DATA TO USE –
•••
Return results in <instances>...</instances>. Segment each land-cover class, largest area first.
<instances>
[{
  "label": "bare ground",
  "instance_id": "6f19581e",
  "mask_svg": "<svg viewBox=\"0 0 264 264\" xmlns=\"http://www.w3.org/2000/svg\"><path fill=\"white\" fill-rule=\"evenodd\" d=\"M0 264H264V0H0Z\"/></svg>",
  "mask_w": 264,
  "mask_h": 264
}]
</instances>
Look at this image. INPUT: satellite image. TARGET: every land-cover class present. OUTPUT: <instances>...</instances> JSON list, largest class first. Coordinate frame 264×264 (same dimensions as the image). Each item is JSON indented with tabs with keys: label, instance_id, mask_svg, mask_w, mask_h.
•••
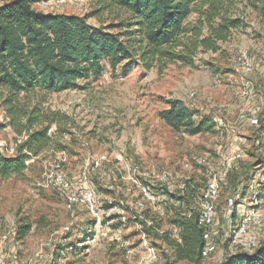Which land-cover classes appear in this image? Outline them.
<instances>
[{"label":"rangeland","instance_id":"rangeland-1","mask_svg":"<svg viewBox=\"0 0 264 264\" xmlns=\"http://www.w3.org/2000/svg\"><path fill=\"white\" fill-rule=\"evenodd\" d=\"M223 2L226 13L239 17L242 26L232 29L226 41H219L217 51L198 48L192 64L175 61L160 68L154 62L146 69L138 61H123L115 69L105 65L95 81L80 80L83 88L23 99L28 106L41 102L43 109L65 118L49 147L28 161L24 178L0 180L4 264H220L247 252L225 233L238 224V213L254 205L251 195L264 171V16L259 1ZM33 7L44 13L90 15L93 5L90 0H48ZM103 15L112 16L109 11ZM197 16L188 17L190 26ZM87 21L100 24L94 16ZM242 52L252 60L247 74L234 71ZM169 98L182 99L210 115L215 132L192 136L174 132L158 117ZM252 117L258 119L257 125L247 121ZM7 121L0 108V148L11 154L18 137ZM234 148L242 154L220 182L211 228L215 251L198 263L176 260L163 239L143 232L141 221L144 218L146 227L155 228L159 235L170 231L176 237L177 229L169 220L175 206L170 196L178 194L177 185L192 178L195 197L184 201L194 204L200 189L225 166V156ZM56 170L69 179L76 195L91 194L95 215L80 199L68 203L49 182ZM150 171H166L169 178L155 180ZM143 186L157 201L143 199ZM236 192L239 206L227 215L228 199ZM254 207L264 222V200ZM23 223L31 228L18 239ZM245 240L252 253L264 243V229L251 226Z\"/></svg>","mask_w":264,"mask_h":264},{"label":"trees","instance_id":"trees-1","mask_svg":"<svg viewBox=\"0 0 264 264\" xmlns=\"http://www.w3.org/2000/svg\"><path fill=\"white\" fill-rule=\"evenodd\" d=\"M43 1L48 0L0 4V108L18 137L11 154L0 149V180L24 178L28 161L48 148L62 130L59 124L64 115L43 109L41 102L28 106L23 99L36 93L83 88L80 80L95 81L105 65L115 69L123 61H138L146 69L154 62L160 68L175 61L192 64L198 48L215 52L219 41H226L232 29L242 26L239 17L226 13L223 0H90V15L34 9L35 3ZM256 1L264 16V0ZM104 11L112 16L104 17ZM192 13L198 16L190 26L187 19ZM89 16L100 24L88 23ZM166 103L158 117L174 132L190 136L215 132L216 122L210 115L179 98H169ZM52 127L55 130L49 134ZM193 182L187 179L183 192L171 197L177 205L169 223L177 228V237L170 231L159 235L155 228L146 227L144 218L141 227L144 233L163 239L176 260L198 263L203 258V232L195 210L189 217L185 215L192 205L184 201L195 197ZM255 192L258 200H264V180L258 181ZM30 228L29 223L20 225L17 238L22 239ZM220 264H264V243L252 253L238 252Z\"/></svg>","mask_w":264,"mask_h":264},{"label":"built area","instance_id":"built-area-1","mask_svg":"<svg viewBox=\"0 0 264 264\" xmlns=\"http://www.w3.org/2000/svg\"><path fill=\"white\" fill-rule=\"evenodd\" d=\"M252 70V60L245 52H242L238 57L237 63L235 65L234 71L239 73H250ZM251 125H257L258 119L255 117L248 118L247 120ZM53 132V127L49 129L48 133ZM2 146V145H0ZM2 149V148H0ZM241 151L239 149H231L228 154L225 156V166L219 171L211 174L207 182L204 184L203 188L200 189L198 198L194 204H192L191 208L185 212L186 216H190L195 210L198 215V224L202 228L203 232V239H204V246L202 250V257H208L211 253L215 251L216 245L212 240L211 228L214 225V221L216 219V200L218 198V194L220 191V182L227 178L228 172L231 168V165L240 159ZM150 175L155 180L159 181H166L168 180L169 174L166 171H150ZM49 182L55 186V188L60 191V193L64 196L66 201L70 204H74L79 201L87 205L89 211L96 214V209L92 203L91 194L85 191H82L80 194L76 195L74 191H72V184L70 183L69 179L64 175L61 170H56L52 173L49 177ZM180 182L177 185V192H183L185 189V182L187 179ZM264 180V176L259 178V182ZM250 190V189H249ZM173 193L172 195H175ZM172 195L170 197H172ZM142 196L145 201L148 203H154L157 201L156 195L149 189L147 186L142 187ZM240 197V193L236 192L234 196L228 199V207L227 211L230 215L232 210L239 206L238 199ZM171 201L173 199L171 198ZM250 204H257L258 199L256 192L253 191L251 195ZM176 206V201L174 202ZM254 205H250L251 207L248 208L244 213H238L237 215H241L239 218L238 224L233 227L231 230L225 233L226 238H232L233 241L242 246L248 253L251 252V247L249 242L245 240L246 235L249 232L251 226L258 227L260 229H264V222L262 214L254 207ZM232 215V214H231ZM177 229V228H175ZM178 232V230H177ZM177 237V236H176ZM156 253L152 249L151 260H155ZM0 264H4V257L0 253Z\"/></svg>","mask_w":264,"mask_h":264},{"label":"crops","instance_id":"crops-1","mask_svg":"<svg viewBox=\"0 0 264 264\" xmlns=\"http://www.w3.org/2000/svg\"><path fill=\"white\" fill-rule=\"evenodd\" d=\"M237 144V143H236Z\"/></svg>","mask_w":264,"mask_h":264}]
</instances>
•••
REQUIREMENTS – Print the lines starting at the line that contains "Return results in" and ending at the line that contains "Look at this", both included, without any change.

EXERCISE RESPONSE –
Return results in <instances>...</instances>. Segment each land-cover class, largest area first.
<instances>
[{
  "label": "bare ground",
  "instance_id": "6f19581e",
  "mask_svg": "<svg viewBox=\"0 0 264 264\" xmlns=\"http://www.w3.org/2000/svg\"><path fill=\"white\" fill-rule=\"evenodd\" d=\"M0 264H264V0H0Z\"/></svg>",
  "mask_w": 264,
  "mask_h": 264
}]
</instances>
Look at this image. INPUT: satellite image. TARGET: every land-cover class present. OUTPUT: <instances>...</instances> JSON list, largest class first. Coordinate frame 264×264 (same dimensions as the image). Each item is JSON indented with tabs with keys: label, instance_id, mask_svg, mask_w, mask_h.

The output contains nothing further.